> Work to be completed
Give the number of lines in the records below that contain the word "down", and nothing more.

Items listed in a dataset

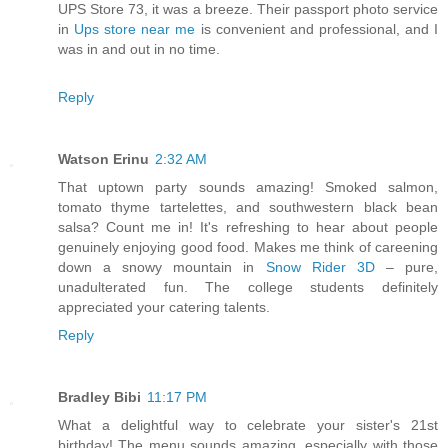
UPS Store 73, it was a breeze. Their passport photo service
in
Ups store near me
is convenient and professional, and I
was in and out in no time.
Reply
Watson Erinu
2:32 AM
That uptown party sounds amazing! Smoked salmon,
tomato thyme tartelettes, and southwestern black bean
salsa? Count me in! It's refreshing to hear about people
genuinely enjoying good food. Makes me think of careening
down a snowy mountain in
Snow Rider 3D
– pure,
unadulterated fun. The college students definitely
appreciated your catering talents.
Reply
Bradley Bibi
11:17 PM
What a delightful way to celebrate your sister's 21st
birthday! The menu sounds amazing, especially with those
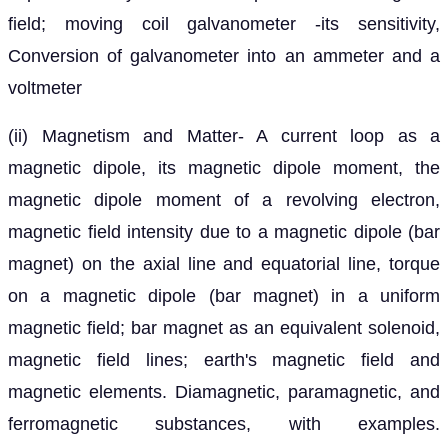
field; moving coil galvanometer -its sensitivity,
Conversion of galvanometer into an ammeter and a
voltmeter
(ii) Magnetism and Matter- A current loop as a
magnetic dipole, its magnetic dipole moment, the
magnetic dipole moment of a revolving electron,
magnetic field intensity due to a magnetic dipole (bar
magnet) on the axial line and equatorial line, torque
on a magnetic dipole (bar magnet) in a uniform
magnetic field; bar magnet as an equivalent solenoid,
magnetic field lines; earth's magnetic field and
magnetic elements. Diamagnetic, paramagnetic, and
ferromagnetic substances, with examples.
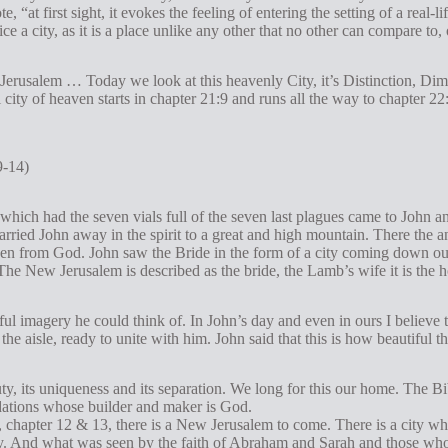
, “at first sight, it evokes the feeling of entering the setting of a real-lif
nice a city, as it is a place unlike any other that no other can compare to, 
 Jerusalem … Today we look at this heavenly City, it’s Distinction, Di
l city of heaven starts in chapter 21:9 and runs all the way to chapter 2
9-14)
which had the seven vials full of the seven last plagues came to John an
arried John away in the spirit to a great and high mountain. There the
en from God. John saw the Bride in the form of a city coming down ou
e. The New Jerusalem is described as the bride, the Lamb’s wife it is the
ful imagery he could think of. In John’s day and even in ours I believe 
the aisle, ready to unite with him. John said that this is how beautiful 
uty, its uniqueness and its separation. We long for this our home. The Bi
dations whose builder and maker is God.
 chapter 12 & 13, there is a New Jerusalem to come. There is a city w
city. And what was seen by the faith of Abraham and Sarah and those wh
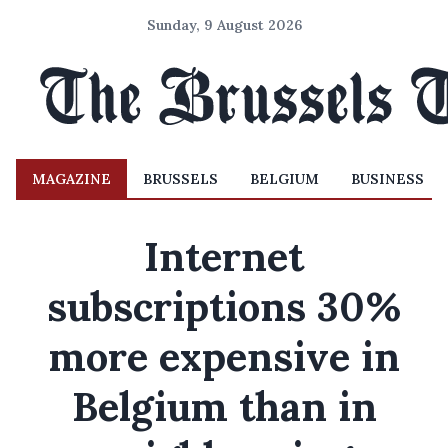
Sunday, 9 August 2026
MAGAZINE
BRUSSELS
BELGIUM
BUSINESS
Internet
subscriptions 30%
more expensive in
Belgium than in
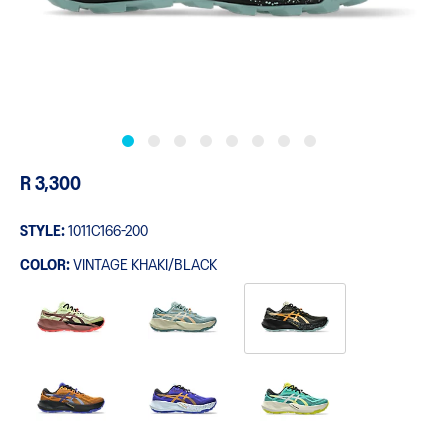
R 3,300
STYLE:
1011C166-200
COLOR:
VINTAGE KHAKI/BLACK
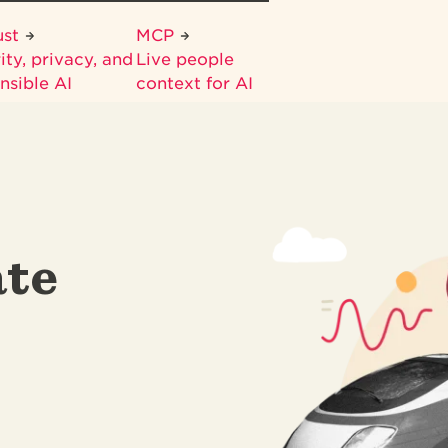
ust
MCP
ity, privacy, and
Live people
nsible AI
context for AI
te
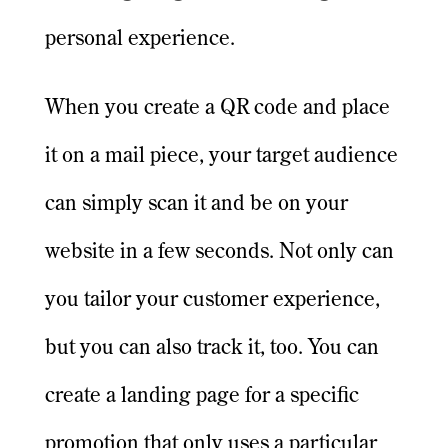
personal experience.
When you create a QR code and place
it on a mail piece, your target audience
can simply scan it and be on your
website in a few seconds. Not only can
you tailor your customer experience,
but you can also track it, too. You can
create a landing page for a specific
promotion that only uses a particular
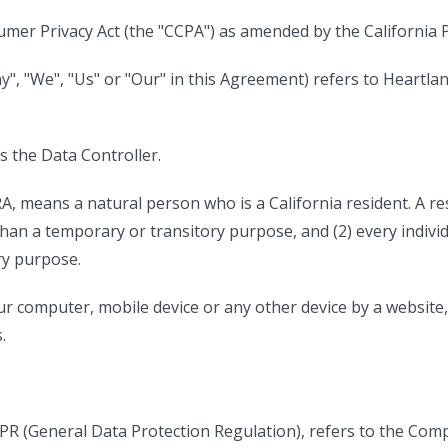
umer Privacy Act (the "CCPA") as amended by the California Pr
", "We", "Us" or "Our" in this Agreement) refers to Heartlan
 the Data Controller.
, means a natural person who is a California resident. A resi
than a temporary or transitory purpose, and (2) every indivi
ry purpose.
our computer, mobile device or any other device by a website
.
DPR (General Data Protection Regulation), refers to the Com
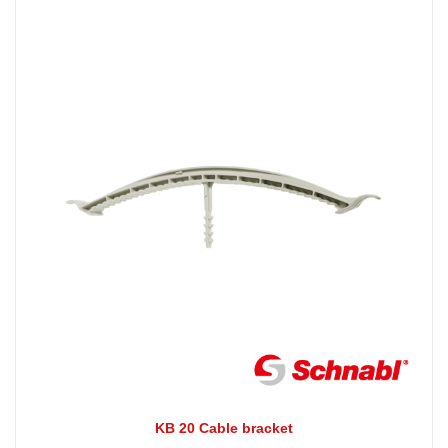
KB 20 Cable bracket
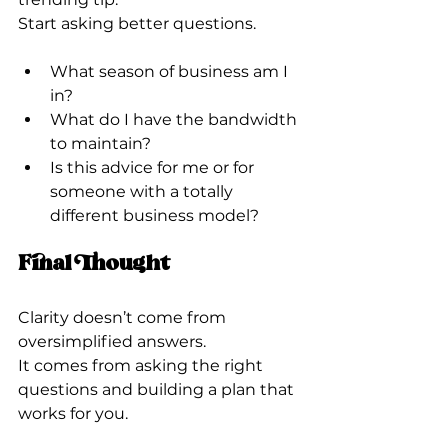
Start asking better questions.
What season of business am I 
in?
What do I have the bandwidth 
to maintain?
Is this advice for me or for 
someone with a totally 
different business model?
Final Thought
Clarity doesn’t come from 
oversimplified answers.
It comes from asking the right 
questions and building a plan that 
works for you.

> Response area
2